Last year's charity preview raised about $6 million, and the portion that goes to the Boys & Girls Club is a significant part of the organization's annual budget.
Joe Serra, senior cochairman of the auto show, said sales of the $400 tickets for the charity preview are down about 3% from where they were at the end of November last year.
"That is the one event where I am going to plead to the public for support, because as we all know, those dollars go to children's charities," Serra said.
Last year, a short concert featuring Barenaked Ladies took place after the preview at Cobo Arena. Serra said organizers plan to hold a similar concert this year and add another undisclosed major entertainment event to boost ticket sales.
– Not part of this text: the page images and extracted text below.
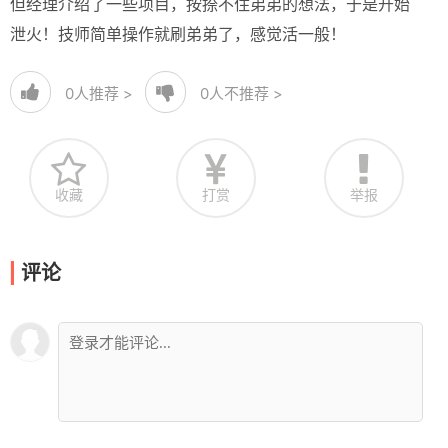
但经理介绍了一些项目，按捺不住弟弟的想法，于是开始
泄火！技师简单操作就刷弟弟了，感觉活一般！
0
人推荐 >
0
人不推荐 >
收藏
打赏
举报
评论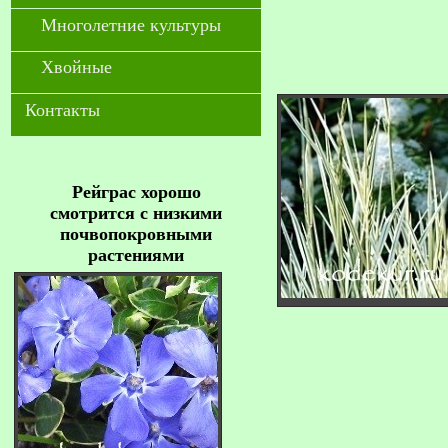
Многолетние культуры
Хвойные
Контакты
Рейграс хорошо
смотрится с низкими
почвопокровными
растениями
Serra said the auto show is bringing back an invitation-only event called the Gallery for wealthy individuals who are shopping for luxury cars such as Maserati, Lamborghini, Maybach and Bentley.
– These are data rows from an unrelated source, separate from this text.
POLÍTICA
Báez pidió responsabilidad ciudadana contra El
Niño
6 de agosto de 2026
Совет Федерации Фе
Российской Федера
Nissan Motor Co. stunned the Detroit Auto Dealers Association, the event's organizer, on Monday when it became the first major automaker to exit from this year's auto show.
Nissan said its decision was based on the big splash it made at the Los Angeles Auto Show earlier this month and the economic realities that the auto industry is facing.
"This is not in any way a commentary on auto shows in general or any auto show specifically," said Nissan spokesman Alan Buddendeck.
Other manufacturers that have backed out include Mitsubishi Motors Corp., Rolls-Royce, Land Rover, Ferrari and Suzuki. Porsche Cars North America Inc. was not part of 2008 show and is not returning for 2009.
Still, Serra said he is expecting that the show will feature about 45 new production and concept vehicles.
"Every show has their niche," Serra said. "And the Detroit show, our niche is the media. And in more cases than not, when these scale-backs happen ... that niche plays into our favor."
Even though General Motors Corp. has canceled its annual fashion show called GM Style, spokesman Scott Fosgard said the company plans to introduce three important vehicles -- Buick LaCrosse, Cadillac SRX and Chevrolet Equinox.
"Detroit is actually going to be a very big show for us," Fosgard said. "Now, we may not be doing all of the show-biz and Vegas-type actions, but I think we are going to have a lot of news, and we are going to do it in a way that is very cost-efficient."
Toyota Motor Corp. has canceled a news media event it typically holds at the Detroit Athletic Club, but plans to unveil its third-generation Prius and a new Lexus hybrid.
Honda Motor Co. still plans to hold a news conference to unveil its Insight, a new hybrid vehicle scheduled to go on sale in April, but said it has scaled back its original introduction plans.
Chrysler LLC said it only plans to host a news media party at a former Detroit firehouse across from Cobo Center on one night. In the past, festivities for journalists spanned several evenings.
At this time last year, John Forte's catering company, Forte Belanger Catering in Troy, had booked about 10 events during the show, but so far this year, he has booked only one.
"I will say the bottom fell out," Forte said. "We have virtually nothing solid on the books for the auto show."
Forte said several potential events are on hold and may come through after Thanksgiving.
His situation is yet another sign that the 2009 auto show will be very different from any in recent memory.
Matt Prentice, CEO of Matt Prentice Restaurant Group, said the only event he has scheduled so far this year is for the charity preview night for Metro Detroit Area Ford Dealers.
"I would anticipate it's going to be a pretty quiet event from a food and beverage perspective," Prentice said of the auto show.
But Serra argued that this is not the time to abandon plans to expand Cobo Center, the aging convention hall in Detroit where the show is held.
Legislation to create a regional authority that would oversee a $308-million plan to purchase, expand and renovate Cobo Center is pending in the state Legislature.
"Once we get through this and we get back to normal life, we will have as much need if not greater need," for a renovation and expansion of Cobo Center, Serra said.